» PROVIDED RECORDS:
◇ ◇ ◇
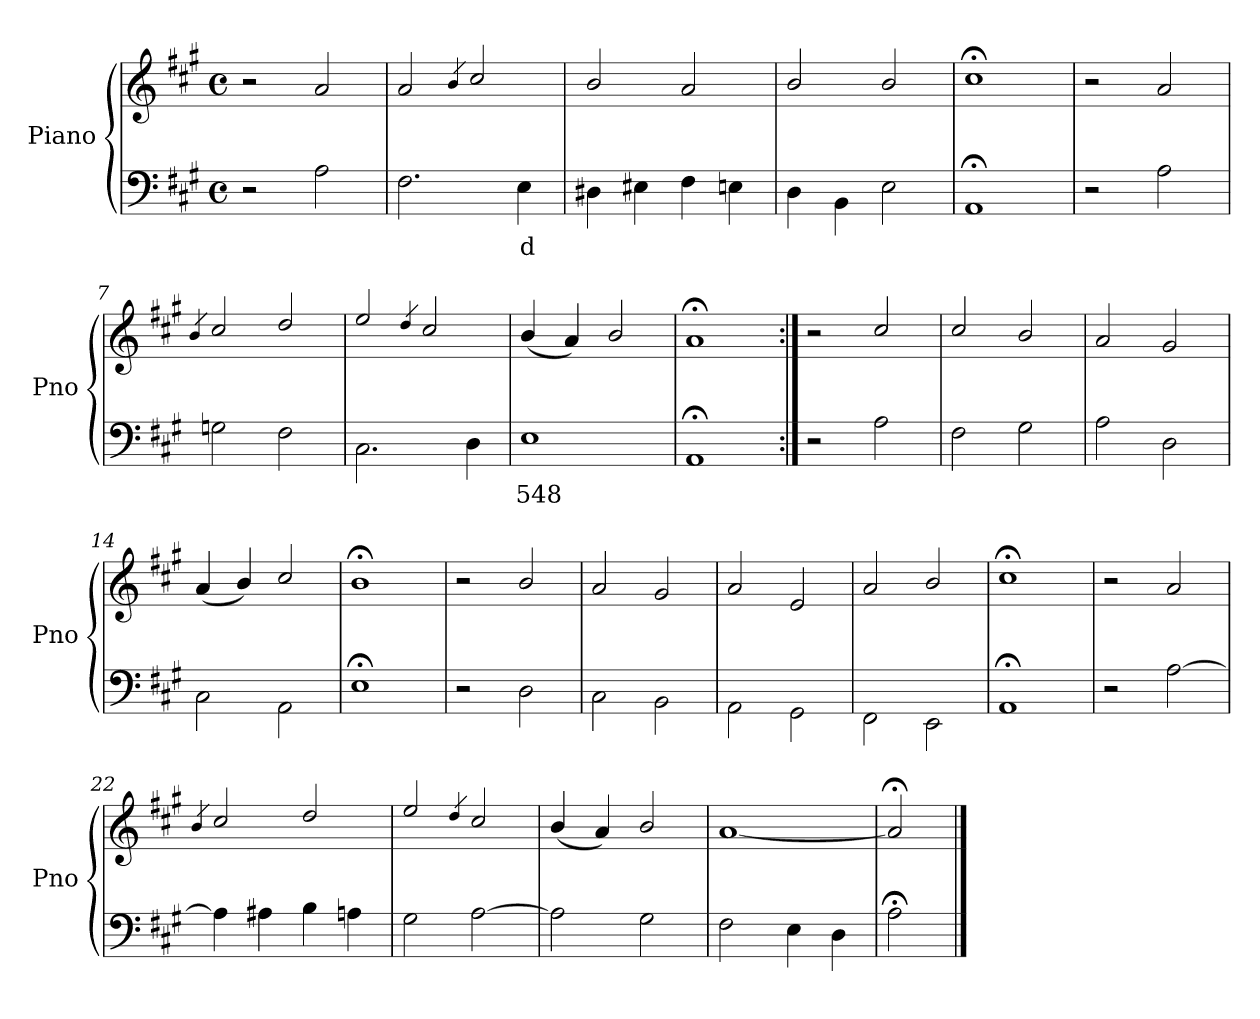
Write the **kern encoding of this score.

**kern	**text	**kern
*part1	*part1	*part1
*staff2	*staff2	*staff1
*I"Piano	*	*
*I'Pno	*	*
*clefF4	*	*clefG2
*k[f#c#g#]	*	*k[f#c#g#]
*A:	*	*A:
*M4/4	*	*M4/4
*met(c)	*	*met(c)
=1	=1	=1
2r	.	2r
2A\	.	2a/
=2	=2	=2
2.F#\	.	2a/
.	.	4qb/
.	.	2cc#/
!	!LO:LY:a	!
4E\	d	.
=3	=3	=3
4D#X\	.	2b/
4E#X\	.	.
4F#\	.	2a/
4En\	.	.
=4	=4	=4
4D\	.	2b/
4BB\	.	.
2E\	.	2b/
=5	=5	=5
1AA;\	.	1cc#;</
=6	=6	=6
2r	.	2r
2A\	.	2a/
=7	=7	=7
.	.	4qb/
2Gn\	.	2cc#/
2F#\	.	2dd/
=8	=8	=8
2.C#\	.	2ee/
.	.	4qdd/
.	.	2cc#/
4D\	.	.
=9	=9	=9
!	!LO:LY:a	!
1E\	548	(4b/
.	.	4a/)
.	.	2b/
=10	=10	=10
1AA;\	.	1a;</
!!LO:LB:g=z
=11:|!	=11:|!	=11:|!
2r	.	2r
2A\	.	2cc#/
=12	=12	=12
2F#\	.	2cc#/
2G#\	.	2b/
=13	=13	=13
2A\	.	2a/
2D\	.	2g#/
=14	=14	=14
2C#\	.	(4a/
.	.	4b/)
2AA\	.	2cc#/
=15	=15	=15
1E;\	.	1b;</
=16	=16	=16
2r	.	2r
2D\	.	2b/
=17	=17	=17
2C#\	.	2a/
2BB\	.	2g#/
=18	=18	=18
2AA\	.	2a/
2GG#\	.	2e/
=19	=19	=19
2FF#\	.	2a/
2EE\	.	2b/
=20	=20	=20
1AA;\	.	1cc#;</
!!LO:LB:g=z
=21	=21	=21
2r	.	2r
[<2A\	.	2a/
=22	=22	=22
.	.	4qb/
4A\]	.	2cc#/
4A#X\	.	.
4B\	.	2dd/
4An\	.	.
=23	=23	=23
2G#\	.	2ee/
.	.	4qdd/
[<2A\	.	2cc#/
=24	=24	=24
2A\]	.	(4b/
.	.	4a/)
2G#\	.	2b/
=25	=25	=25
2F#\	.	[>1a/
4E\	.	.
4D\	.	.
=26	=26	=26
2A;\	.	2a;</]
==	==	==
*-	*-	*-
◇ ◇ ◇
» SET EXERCISE: Which lines above contain the string "kern"? Extract each one in full.

» TASK ANSWER:
Write the **kern encoding of this score.
**kern	**text	**kern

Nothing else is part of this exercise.